TASK DESCRIPTION ::
In the arachnophobia post, which room did the writer sleep in instead of his own bedroom?

Arachnophobia

Wolf Spider (Pardosa sp.) by sankax, on Flickr
Creative Commons Attribution-Noncommercial 2.0 Generic License  by  sankax 

Note: I have written something of a companion piece to this on another blog, if you’d like to read that one as well. It deals with how people who know how strong my phobia is still find it hilarious to send me links to pictures, videos, and graphic stories about spiders. You may find it interesting. Or you may not. But there it is.

As you may already know, arachnophobia is the irrational fear of spiders. As it turns out, arachnophobia is the most common fear of a thing (as opposed to an idea, like ‘heights’ or ‘being buried alive’). I found that on Google, so it must be true.

I warn people that I don’t like spiders from the get-go. “Hi, my name is Gary. I’m <mumble> years old and I will cheerfully run you down to get away from spiders. How are you?” Even tiny ones. A spider the size of the head of a pin can chase me out of my own house. I loathe spiders. They aren’t from this planet. They don’t belong here.

How did I get this way? Unlike many people, I can tell you two events that led to my fear of the horrid things. Thus, I don’t find my fear of them irrational at all. I find it quite natural, considering the circumstances.

I have to give you a touch of background. You’re going to laugh at me, but hey. :) When I was about 9 years old, I became fascinated with the occult, which I may have mentioned elsewhere. Ghost stories. Werewolves. Witches. Alien abductions. Mummies. Bigfoot. The Loch Ness monster. Things in General that Go Bump in the Night.

This went on for a couple of years at least.

For whatever reason, I didn’t sleep in my own bedroom. I was fine in the room right up until bedtime, but I slept in the guest room right across the hall. The guest room was no better thanks to two friends of mine who shall remain nameless (Kel and Frankie). Years later, I still got the creeps in that room thanks to them. But that is an entirely different story involving Bloody Mary.

So, I slept in the guest bedroom, and I guess I was about ten or eleven years old by this point.

On this particular night, I woke up for whatever reason. I needed a drink of water. I needed to go to the bathroom. Who knows? Since it was some ungodly hour of the morning, I wasn’t entirely coherent. I remember getting out of bed and walking out of the room into the hallway. The light was on (I didn’t like it totally dark, even this late in life). On the floor of the hallway, between the door of my own room and the guest room, was a large spider.

“Large.” Such a subjective word, that.

EXTRACTED DATA ::
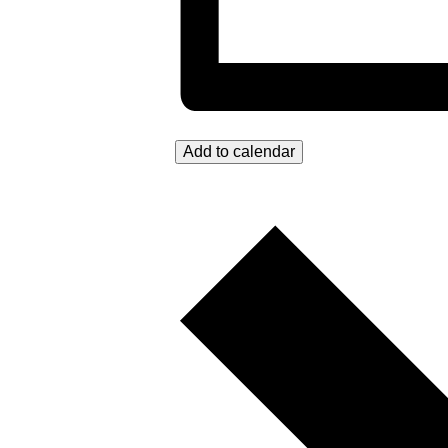
Add to calendar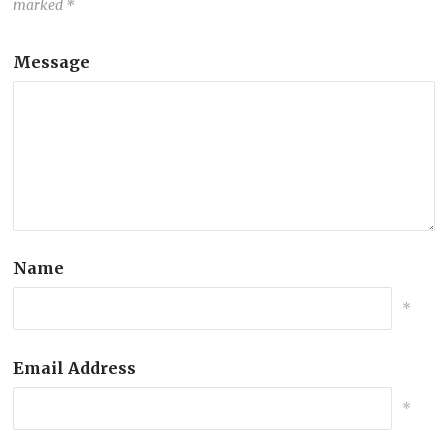
marked
*
Message
Name
*
Email Address
*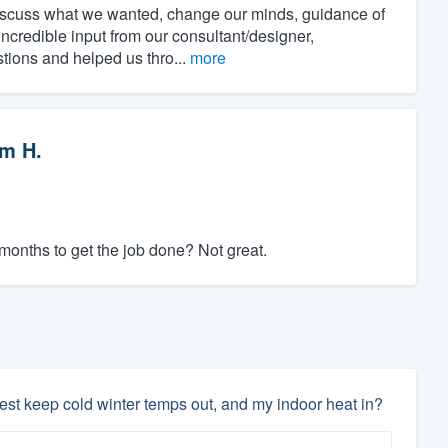
discuss what we wanted, change our minds, guidance of
incredible input from our consultant/designer,
stions and helped us thro...
more
m H.
 months to get the job done? Not great.
est keep cold winter temps out, and my indoor heat in?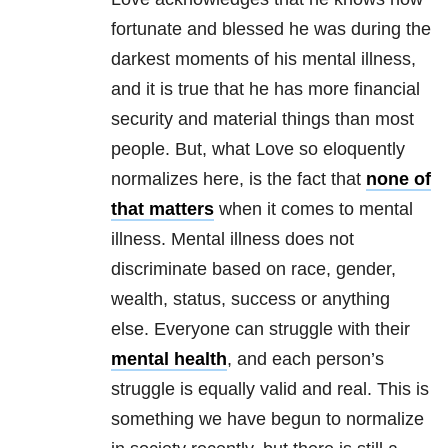
fortunate and blessed he was during the
darkest moments of his
mental illness
,
and it is true that he has more financial
security and material things than most
people. But, what Love so eloquently
normalizes here, is the fact that
none of
that matters
when it comes to
mental
illness
.
Mental illness
does not
discriminate based on race, gender,
wealth, status, success or anything
else. Everyone can struggle with their
mental health
, and each person’s
struggle is equally valid and real. This is
something we have begun to normalize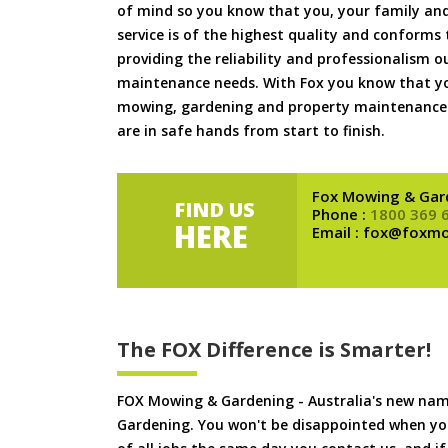
of mind so you know that you, your family and
service is of the highest quality and conforms 
providing the reliability and professionalism o
maintenance needs. With Fox you know that you
mowing, gardening and property maintenance 
are in safe hands from start to finish.
Fox Mowing & Gar
FIND US
Phone :
1800 369 
HERE
Email : fox@foxm
The FOX Difference is Smarter!
FOX Mowing & Gardening - Australia's new na
Gardening. You won't be disappointed when yo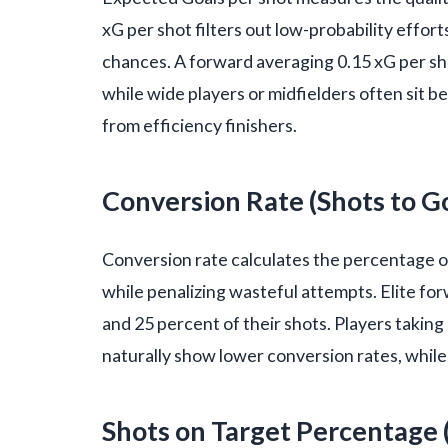
xG per shot filters out low-probability effor
chances. A forward averaging 0.15 xG per sho
while wide players or midfielders often sit b
from efficiency finishers.
Conversion Rate (Shots to G
Conversion rate calculates the percentage of t
while penalizing wasteful attempts. Elite fo
and 25 percent of their shots. Players taking
naturally show lower conversion rates, while
Shots on Target Percentage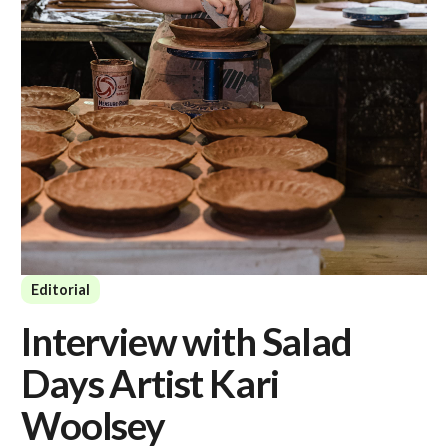
Editorial
Interview with Salad
Days Artist Kari
Woolsey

SOLUTION TO THE EXERCISE ::
The guest room right across the hall.